■ Text passage:
Problem Description

Give you an undirected simple graph with $n$ vertices and $m$ edges and there are $a_i$ coins on the $i$th edge. Kris will randomly choose a starting vertex $s (1 \leq s < n)$ and each second he will uniformly randomly walk to another adjacent vertex until reach the vertex $n$. The coins on edges will decay to a half per second but no less than $b_i$, formally if Kris walk through the $i$th edge at $t (t \geq 1)$ second, he will collect $max\{\lfloor \frac{a_i}{2^{t-1}} \rfloor, b_i\}$ coins. The graph will vary over time, after each change you should answer the expected coins he will collect. It is guaranteed that the graph is connected.

Input

This problem only contains one test case.

The first line of the input contains three integers $n, m, q (2 \leq n \leq 500, 1 \leq m \leq 10^4, 1 \leq q \leq 10^6)$. The next line contains $n - 1$ integers $w_i (1 \leq w_i \leq 10^4)$. The probability of vertex $x$ as the starting vertex can be represented as follow:
\begin{equation}
P_x = \frac{w_x}{\sum_{i=1}^{n-1}w_i} \tag{1}
\end{equation}
The next $m$ lines contains four integers $x, y, a, b (1 \leq x, y \leq n, 1 \leq b \leq a \leq 100)$, representing an edge between $x$ and $y$ with $a$ coins initially and $b$ coins finally.

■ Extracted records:

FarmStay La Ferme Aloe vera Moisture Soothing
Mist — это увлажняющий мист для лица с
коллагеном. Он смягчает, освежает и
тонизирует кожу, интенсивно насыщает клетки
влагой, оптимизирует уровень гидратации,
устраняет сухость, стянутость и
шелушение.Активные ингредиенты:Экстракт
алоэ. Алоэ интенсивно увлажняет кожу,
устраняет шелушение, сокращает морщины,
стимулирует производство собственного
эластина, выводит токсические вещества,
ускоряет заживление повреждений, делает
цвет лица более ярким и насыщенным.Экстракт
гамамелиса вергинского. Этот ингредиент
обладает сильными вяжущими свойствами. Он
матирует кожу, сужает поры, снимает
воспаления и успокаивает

■ Work item A:
Change "starting vertex" to "initial vertex" and give the problem statement again, beginning at the words "The first line" and ending after "and $b$ coins finally.".
■ Work item B:
According to the problem statement, how many integers does each of the next m lines of the input contain?
■ Work item C:
For each statement, say whether it agrees with the problem statement. (i) The graph is guaranteed to be connected. (ii) Vertex n can be chosen as the starting vertex. (iii) The coins on each edge decay by a third every second.

■ Exercise response A:
The first line of the input contains three integers $n, m, q (2 \leq n \leq 500, 1 \leq m \leq 10^4, 1 \leq q \leq 10^6)$. The next line contains $n - 1$ integers $w_i (1 \leq w_i \leq 10^4)$. The probability of vertex $x$ as the initial vertex can be represented as follow:
\begin{equation}
P_x = \frac{w_x}{\sum_{i=1}^{n-1}w_i} \tag{1}
\end{equation}
The next $m$ lines contains four integers $x, y, a, b (1 \leq x, y \leq n, 1 \leq b \leq a \leq 100)$, representing an edge between $x$ and $y$ with $a$ coins initially and $b$ coins finally.

■ Exercise response B:
Four integers: x, y, a and b.

■ Exercise response C:
(i) Yes: "It is guaranteed that the graph is connected."
(ii) No: "randomly choose a starting vertex $s (1 \leq s < n)$"
(iii) No: "The coins on edges will decay to a half per second"